* **Exercise data**:
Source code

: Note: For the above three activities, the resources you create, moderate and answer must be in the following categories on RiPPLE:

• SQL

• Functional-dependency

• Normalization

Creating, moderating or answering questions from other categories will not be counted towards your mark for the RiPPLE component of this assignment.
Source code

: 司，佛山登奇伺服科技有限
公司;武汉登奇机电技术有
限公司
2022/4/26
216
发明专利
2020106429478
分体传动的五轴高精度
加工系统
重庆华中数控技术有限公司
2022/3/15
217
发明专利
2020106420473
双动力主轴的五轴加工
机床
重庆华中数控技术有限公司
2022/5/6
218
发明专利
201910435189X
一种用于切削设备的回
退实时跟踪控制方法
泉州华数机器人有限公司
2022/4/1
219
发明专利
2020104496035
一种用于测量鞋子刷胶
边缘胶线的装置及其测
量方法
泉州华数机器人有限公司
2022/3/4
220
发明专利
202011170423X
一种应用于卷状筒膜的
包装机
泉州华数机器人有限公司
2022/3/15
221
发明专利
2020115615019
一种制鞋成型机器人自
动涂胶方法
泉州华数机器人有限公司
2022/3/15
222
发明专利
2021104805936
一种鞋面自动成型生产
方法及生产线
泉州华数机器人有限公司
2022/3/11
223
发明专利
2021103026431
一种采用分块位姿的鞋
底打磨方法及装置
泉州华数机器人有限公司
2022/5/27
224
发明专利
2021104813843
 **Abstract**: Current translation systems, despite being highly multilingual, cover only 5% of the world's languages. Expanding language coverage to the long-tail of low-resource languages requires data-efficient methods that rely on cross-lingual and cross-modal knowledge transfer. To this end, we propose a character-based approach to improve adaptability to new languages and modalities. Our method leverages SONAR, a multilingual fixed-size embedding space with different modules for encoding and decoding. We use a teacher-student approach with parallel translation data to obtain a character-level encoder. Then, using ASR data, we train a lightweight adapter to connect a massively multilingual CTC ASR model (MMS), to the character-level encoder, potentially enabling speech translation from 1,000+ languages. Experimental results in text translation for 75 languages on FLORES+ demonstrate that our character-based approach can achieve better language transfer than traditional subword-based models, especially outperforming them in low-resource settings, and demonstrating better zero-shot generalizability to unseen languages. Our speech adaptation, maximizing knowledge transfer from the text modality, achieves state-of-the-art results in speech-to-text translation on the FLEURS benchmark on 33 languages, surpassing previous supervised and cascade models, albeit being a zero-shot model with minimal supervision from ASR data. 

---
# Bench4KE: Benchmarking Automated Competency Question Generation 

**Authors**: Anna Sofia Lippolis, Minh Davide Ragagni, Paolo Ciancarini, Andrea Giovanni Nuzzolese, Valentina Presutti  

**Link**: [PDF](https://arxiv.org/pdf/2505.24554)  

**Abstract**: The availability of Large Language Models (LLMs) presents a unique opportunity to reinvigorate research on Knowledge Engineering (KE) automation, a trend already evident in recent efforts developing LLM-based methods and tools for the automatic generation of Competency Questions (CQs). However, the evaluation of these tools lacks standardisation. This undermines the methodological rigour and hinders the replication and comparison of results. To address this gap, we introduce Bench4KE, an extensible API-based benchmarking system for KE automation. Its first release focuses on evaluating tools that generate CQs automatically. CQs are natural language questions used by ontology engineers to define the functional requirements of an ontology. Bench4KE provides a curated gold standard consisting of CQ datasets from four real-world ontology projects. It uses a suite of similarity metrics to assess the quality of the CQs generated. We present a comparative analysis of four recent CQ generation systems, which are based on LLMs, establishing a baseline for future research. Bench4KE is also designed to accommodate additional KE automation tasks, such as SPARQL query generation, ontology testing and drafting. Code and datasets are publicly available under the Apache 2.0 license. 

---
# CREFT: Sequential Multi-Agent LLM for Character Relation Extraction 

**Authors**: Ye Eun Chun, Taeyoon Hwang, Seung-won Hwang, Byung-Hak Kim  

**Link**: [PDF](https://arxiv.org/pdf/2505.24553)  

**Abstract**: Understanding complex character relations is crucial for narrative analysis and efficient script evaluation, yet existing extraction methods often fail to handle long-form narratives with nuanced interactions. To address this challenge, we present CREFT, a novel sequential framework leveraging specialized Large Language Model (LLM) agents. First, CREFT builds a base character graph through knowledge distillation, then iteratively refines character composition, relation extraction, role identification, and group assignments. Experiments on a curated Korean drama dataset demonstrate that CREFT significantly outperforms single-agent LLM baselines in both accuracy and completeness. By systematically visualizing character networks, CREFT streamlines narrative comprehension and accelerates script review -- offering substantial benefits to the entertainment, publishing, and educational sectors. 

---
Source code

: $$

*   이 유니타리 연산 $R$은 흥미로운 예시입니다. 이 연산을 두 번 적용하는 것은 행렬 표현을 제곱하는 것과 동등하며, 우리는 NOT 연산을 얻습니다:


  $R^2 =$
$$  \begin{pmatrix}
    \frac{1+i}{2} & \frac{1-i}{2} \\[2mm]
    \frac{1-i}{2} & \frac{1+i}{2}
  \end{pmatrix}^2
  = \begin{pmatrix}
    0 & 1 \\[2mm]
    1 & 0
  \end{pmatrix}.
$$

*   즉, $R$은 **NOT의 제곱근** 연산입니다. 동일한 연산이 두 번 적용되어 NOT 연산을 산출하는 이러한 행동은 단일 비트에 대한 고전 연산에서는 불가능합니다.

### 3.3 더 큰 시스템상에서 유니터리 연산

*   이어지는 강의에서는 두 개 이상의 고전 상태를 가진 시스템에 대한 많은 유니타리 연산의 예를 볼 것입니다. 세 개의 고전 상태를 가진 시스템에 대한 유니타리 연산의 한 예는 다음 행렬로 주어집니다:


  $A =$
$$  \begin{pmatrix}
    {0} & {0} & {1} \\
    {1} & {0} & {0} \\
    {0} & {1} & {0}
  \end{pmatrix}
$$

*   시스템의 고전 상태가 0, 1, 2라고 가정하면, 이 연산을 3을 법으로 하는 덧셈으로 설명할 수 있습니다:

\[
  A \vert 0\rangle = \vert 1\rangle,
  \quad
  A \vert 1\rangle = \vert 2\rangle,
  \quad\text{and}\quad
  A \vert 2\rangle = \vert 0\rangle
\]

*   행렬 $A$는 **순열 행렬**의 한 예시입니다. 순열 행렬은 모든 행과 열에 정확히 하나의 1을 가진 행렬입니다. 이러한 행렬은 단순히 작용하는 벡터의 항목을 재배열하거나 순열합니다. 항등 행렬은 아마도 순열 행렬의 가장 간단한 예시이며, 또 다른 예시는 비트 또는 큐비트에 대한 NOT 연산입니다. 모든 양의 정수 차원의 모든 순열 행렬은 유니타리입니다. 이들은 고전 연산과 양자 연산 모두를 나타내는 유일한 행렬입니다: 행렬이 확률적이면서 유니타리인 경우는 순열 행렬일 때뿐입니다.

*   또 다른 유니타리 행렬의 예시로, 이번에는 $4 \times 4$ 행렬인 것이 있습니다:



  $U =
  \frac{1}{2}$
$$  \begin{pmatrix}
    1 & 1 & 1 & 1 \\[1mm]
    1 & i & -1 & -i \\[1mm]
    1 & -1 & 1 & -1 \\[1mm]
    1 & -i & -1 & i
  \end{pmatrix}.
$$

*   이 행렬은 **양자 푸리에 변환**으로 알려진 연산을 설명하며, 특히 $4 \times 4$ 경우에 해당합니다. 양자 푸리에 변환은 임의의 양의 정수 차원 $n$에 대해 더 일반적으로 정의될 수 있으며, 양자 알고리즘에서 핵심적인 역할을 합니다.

* **Directive**:
Nothing in the data should be altered; please repeat it exactly.

* **Expected output**:
Source code

: Note: For the above three activities, the resources you create, moderate and answer must be in the following categories on RiPPLE:

• SQL

• Functional-dependency

• Normalization

Creating, moderating or answering questions from other categories will not be counted towards your mark for the RiPPLE component of this assignment.
Source code

: 司，佛山登奇伺服科技有限
公司;武汉登奇机电技术有
限公司
2022/4/26
216
发明专利
2020106429478
分体传动的五轴高精度
加工系统
重庆华中数控技术有限公司
2022/3/15
217
发明专利
2020106420473
双动力主轴的五轴加工
机床
重庆华中数控技术有限公司
2022/5/6
218
发明专利
201910435189X
一种用于切削设备的回
退实时跟踪控制方法
泉州华数机器人有限公司
2022/4/1
219
发明专利
2020104496035
一种用于测量鞋子刷胶
边缘胶线的装置及其测
量方法
泉州华数机器人有限公司
2022/3/4
220
发明专利
202011170423X
一种应用于卷状筒膜的
包装机
泉州华数机器人有限公司
2022/3/15
221
发明专利
2020115615019
一种制鞋成型机器人自
动涂胶方法
泉州华数机器人有限公司
2022/3/15
222
发明专利
2021104805936
一种鞋面自动成型生产
方法及生产线
泉州华数机器人有限公司
2022/3/11
223
发明专利
2021103026431
一种采用分块位姿的鞋
底打磨方法及装置
泉州华数机器人有限公司
2022/5/27
224
发明专利
2021104813843
 **Abstract**: Current translation systems, despite being highly multilingual, cover only 5% of the world's languages. Expanding language coverage to the long-tail of low-resource languages requires data-efficient methods that rely on cross-lingual and cross-modal knowledge transfer. To this end, we propose a character-based approach to improve adaptability to new languages and modalities. Our method leverages SONAR, a multilingual fixed-size embedding space with different modules for encoding and decoding. We use a teacher-student approach with parallel translation data to obtain a character-level encoder. Then, using ASR data, we train a lightweight adapter to connect a massively multilingual CTC ASR model (MMS), to the character-level encoder, potentially enabling speech translation from 1,000+ languages. Experimental results in text translation for 75 languages on FLORES+ demonstrate that our character-based approach can achieve better language transfer than traditional subword-based models, especially outperforming them in low-resource settings, and demonstrating better zero-shot generalizability to unseen languages. Our speech adaptation, maximizing knowledge transfer from the text modality, achieves state-of-the-art results in speech-to-text translation on the FLEURS benchmark on 33 languages, surpassing previous supervised and cascade models, albeit being a zero-shot model with minimal supervision from ASR data. 

---
# Bench4KE: Benchmarking Automated Competency Question Generation 

**Authors**: Anna Sofia Lippolis, Minh Davide Ragagni, Paolo Ciancarini, Andrea Giovanni Nuzzolese, Valentina Presutti  

**Link**: [PDF](https://arxiv.org/pdf/2505.24554)  

**Abstract**: The availability of Large Language Models (LLMs) presents a unique opportunity to reinvigorate research on Knowledge Engineering (KE) automation, a trend already evident in recent efforts developing LLM-based methods and tools for the automatic generation of Competency Questions (CQs). However, the evaluation of these tools lacks standardisation. This undermines the methodological rigour and hinders the replication and comparison of results. To address this gap, we introduce Bench4KE, an extensible API-based benchmarking system for KE automation. Its first release focuses on evaluating tools that generate CQs automatically. CQs are natural language questions used by ontology engineers to define the functional requirements of an ontology. Bench4KE provides a curated gold standard consisting of CQ datasets from four real-world ontology projects. It uses a suite of similarity metrics to assess the quality of the CQs generated. We present a comparative analysis of four recent CQ generation systems, which are based on LLMs, establishing a baseline for future research. Bench4KE is also designed to accommodate additional KE automation tasks, such as SPARQL query generation, ontology testing and drafting. Code and datasets are publicly available under the Apache 2.0 license. 

---
# CREFT: Sequential Multi-Agent LLM for Character Relation Extraction 

**Authors**: Ye Eun Chun, Taeyoon Hwang, Seung-won Hwang, Byung-Hak Kim  

**Link**: [PDF](https://arxiv.org/pdf/2505.24553)  

**Abstract**: Understanding complex character relations is crucial for narrative analysis and efficient script evaluation, yet existing extraction methods often fail to handle long-form narratives with nuanced interactions. To address this challenge, we present CREFT, a novel sequential framework leveraging specialized Large Language Model (LLM) agents. First, CREFT builds a base character graph through knowledge distillation, then iteratively refines character composition, relation extraction, role identification, and group assignments. Experiments on a curated Korean drama dataset demonstrate that CREFT significantly outperforms single-agent LLM baselines in both accuracy and completeness. By systematically visualizing character networks, CREFT streamlines narrative comprehension and accelerates script review -- offering substantial benefits to the entertainment, publishing, and educational sectors. 

---
Source code

: $$

*   이 유니타리 연산 $R$은 흥미로운 예시입니다. 이 연산을 두 번 적용하는 것은 행렬 표현을 제곱하는 것과 동등하며, 우리는 NOT 연산을 얻습니다:


  $R^2 =$
$$  \begin{pmatrix}
    \frac{1+i}{2} & \frac{1-i}{2} \\[2mm]
    \frac{1-i}{2} & \frac{1+i}{2}
  \end{pmatrix}^2
  = \begin{pmatrix}
    0 & 1 \\[2mm]
    1 & 0
  \end{pmatrix}.
$$

*   즉, $R$은 **NOT의 제곱근** 연산입니다. 동일한 연산이 두 번 적용되어 NOT 연산을 산출하는 이러한 행동은 단일 비트에 대한 고전 연산에서는 불가능합니다.

### 3.3 더 큰 시스템상에서 유니터리 연산

*   이어지는 강의에서는 두 개 이상의 고전 상태를 가진 시스템에 대한 많은 유니타리 연산의 예를 볼 것입니다. 세 개의 고전 상태를 가진 시스템에 대한 유니타리 연산의 한 예는 다음 행렬로 주어집니다:


  $A =$
$$  \begin{pmatrix}
    {0} & {0} & {1} \\
    {1} & {0} & {0} \\
    {0} & {1} & {0}
  \end{pmatrix}
$$

*   시스템의 고전 상태가 0, 1, 2라고 가정하면, 이 연산을 3을 법으로 하는 덧셈으로 설명할 수 있습니다:

\[
  A \vert 0\rangle = \vert 1\rangle,
  \quad
  A \vert 1\rangle = \vert 2\rangle,
  \quad\text{and}\quad
  A \vert 2\rangle = \vert 0\rangle
\]

*   행렬 $A$는 **순열 행렬**의 한 예시입니다. 순열 행렬은 모든 행과 열에 정확히 하나의 1을 가진 행렬입니다. 이러한 행렬은 단순히 작용하는 벡터의 항목을 재배열하거나 순열합니다. 항등 행렬은 아마도 순열 행렬의 가장 간단한 예시이며, 또 다른 예시는 비트 또는 큐비트에 대한 NOT 연산입니다. 모든 양의 정수 차원의 모든 순열 행렬은 유니타리입니다. 이들은 고전 연산과 양자 연산 모두를 나타내는 유일한 행렬입니다: 행렬이 확률적이면서 유니타리인 경우는 순열 행렬일 때뿐입니다.

*   또 다른 유니타리 행렬의 예시로, 이번에는 $4 \times 4$ 행렬인 것이 있습니다:



  $U =
  \frac{1}{2}$
$$  \begin{pmatrix}
    1 & 1 & 1 & 1 \\[1mm]
    1 & i & -1 & -i \\[1mm]
    1 & -1 & 1 & -1 \\[1mm]
    1 & -i & -1 & i
  \end{pmatrix}.
$$

*   이 행렬은 **양자 푸리에 변환**으로 알려진 연산을 설명하며, 특히 $4 \times 4$ 경우에 해당합니다. 양자 푸리에 변환은 임의의 양의 정수 차원 $n$에 대해 더 일반적으로 정의될 수 있으며, 양자 알고리즘에서 핵심적인 역할을 합니다.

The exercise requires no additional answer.